O relativismo cultural advoga que as diversas sociedade mantém diferenças substanciais no modo como encaram a moralidade, i.e., no modo como encaram o que é certo ou errado. Esse último desafio visa atacar essa tese. Esse desafio tenta mostrar que as diferenças são menores do que imaginamos. Para isso se faz necessário recorrermos à exemplos. A cultura indiana tem em seu código moral que é errado comer carne de vaca. Ainda que seja uma sociedade extremamente pobre, havendo regiões onde a população passa fome, as vacas não serão tocadas. Elas têm, de acordo com essa cultura, um status de sagradas. Na maior parte da cultura ocidental, por outro lado, não há tabus quanto ao consumo de carne vermelha, especialmente no consumo de carne bovina. Muito pelo contrário, o consumo da carne de vaca é tradicional para alguns de nós, como para os argentinos ou os gaúchos. Aparentemente há uma diferença substancial quanto aos valores dessas duas sociedades. Mas até que ponto existe essa diferença? Seria ela realmente substancial como advoga o relativista cultural?

Vejamos o porquê dos indianos não comerem carne. De acordo com as crenças religiosas na Índia, após a morte as almas das pessoas habitam os corpos dos animais, como os das vacas. Assim, uma vaca pode ser, na verdade, a reencarnação da avó de alguém. Observando por esse lado, eles teriam valores morais tão diferentes dos nossos? Não, pois a grande diferença são as crenças religiosas. A maior parte da diferença entre as diversas culturas se resumem aos sistemas de crenças que cada uma adota, não nos valores morais. Tanto nós como os indianos aceitamos que não devemos comer a carne dos nossos avós, principalmente se eles estiverem vivos. A diferença é que nosso sistema de crença entende que nossos avós não sobrevivem à morte de nossos corpos e reencarnam, enquanto que eles acreditam que não só sobrevivem, como também habitam em animais.

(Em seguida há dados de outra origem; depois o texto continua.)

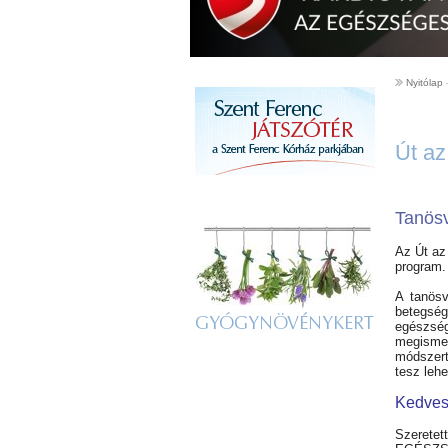
Nyitólap
Út a
Tanösv
Az Út az
program.
A tanösv
betegség
GYÓGYNÖVÉNYKERT
egészség
megisme
módszert
tesz lehe
Kedves
Szeretet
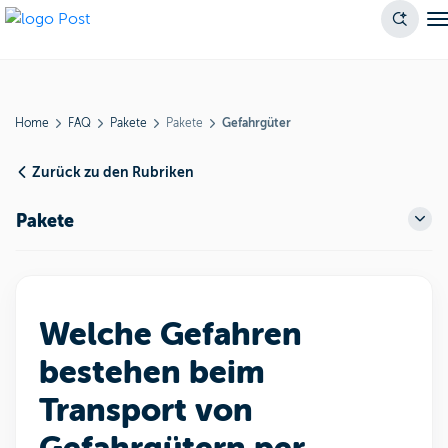
Home
FAQ
Pakete
Pakete
Gefahrgüter
Zurück zu den Rubriken
Pakete
Welche Gefahren
bestehen beim
Transport von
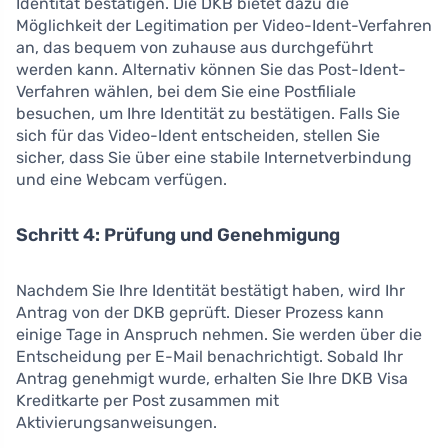
Identität bestätigen. Die DKB bietet dazu die
Möglichkeit der Legitimation per Video-Ident-Verfahren
an, das bequem von zuhause aus durchgeführt
werden kann. Alternativ können Sie das Post-Ident-
Verfahren wählen, bei dem Sie eine Postfiliale
besuchen, um Ihre Identität zu bestätigen. Falls Sie
sich für das Video-Ident entscheiden, stellen Sie
sicher, dass Sie über eine stabile Internetverbindung
und eine Webcam verfügen.
Schritt 4: Prüfung und Genehmigung
Nachdem Sie Ihre Identität bestätigt haben, wird Ihr
Antrag von der DKB geprüft. Dieser Prozess kann
einige Tage in Anspruch nehmen. Sie werden über die
Entscheidung per E-Mail benachrichtigt. Sobald Ihr
Antrag genehmigt wurde, erhalten Sie Ihre DKB Visa
Kreditkarte per Post zusammen mit
Aktivierungsanweisungen.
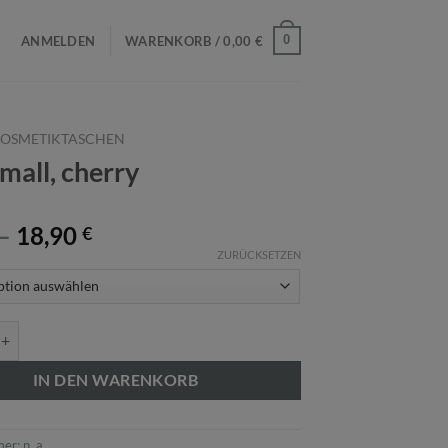
0
ANMELDEN
WARENKORB /
0,00
€
OSMETIKTASCHEN
mall, cherry
–
18,90
€
ZURÜCKSETZEN
, cherry Menge
IN DEN WARENKORB
mer:
n. a.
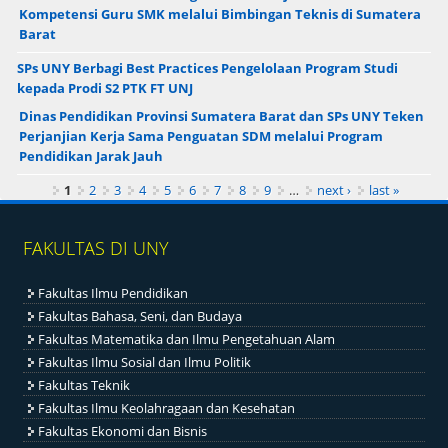
Kompetensi Guru SMK melalui Bimbingan Teknis di Sumatera
Barat
SPs UNY Berbagi Best Practices Pengelolaan Program Studi
kepada Prodi S2 PTK FT UNJ
Dinas Pendidikan Provinsi Sumatera Barat dan SPs UNY Teken
Perjanjian Kerja Sama Penguatan SDM melalui Program
Pendidikan Jarak Jauh
Pages
1
2
3
4
5
6
7
8
9
…
next ›
last »
FAKULTAS DI UNY
Fakultas Ilmu Pendidikan
Fakultas Bahasa, Seni, dan Budaya
Fakultas Matematika dan Ilmu Pengetahuan Alam
Fakultas Ilmu Sosial dan Ilmu Politik
Fakultas Teknik
Fakultas Ilmu Keolahragaan dan Kesehatan
Fakultas Ekonomi dan Bisnis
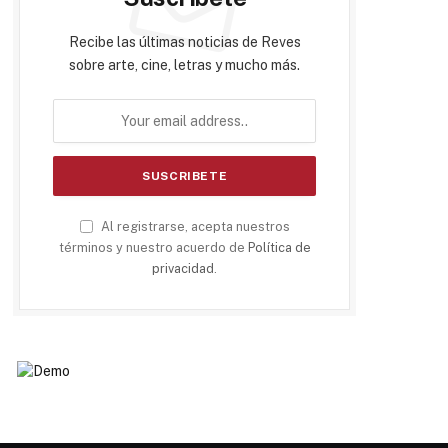
Recibe las últimas noticias de Reves
sobre arte, cine, letras y mucho más.
Al registrarse, acepta nuestros
términos y nuestro acuerdo de
Política de
privacidad
.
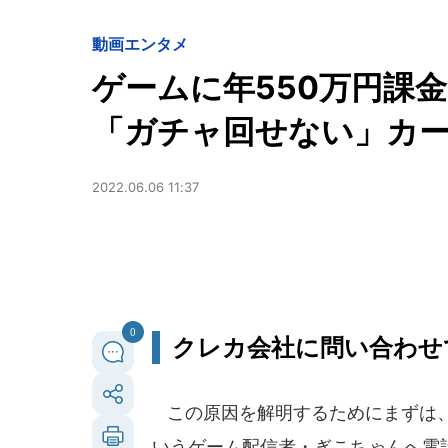
動画
エンタメ
ゲームに年550万円課
「ガチャ回せない」カ
2022.06.06 11:37
0
クレカ会社に問い合わせ
この原因を解明するためにまずは、
いうゲーム配信者・ぎこちゃんへ電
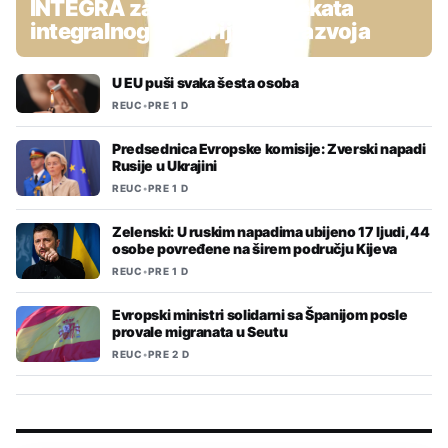
INTEGRA za pripremu projekata
integralnog teritorijalnog razvoja
U EU puši svaka šesta osoba
REUC
•
PRE 1 D
Predsednica Evropske komisije: Zverski napadi
Rusije u Ukrajini
REUC
•
PRE 1 D
Zelenski: U ruskim napadima ubijeno 17 ljudi, 44
osobe povređene na širem području Kijeva
REUC
•
PRE 1 D
Evropski ministri solidarni sa Španijom posle
provale migranata u Seutu
REUC
•
PRE 2 D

Em conclusão, como espero ter mostrado, o relativismo cultural é uma tese que enfrenta diversos desafios. Ainda que ela seja comumente defendida na acadêmica, principalmente nos departamentos de humanas, poucos pensam sobre a veracidade dessa tese. Menor ainda é o número de pessoas que se atentam para esses desafios. Conseguir oferecer respostas bem sucedidas contra esses desafios é essencial para aqueles que defendem o relativismo cultural. Assim, espero que com esse texto aqueles que rejeitem o relativismo cultural tenham munições para atacar tal tese, e para aqueles que o defendem possam fazer o importante serviço de se questionar e oferecer respostas a esses desafios.

Kherian Gracher

Kherian Gracher

Bacharel em Filosofia pela Universidade Federal de Ouro Preto (UFOP) - e adora saber que a sigla da tua universidade é a mesma sigla da United Federation of Planets do Star Trek. Faz pós-graduação em Lógica e Epistemologia no programa de mestrado da Universidade Federal de Santa Catarina (UFSC); é escritor da Editora Poliedro, editora de material didático; criador de conteúdo do portal Universo Racionalista e fuma cachimbo. (O que o cachimbo tem a ver com isso, até agora não sei, mas ao menos parece um bom final de frase). Adora Star Trek, como já deu para perceber, e também divulgação científica. Enfim, vive a trancos e barrancos (como diria sua avó), mas feliz. À todos, uma vida longa e próspera!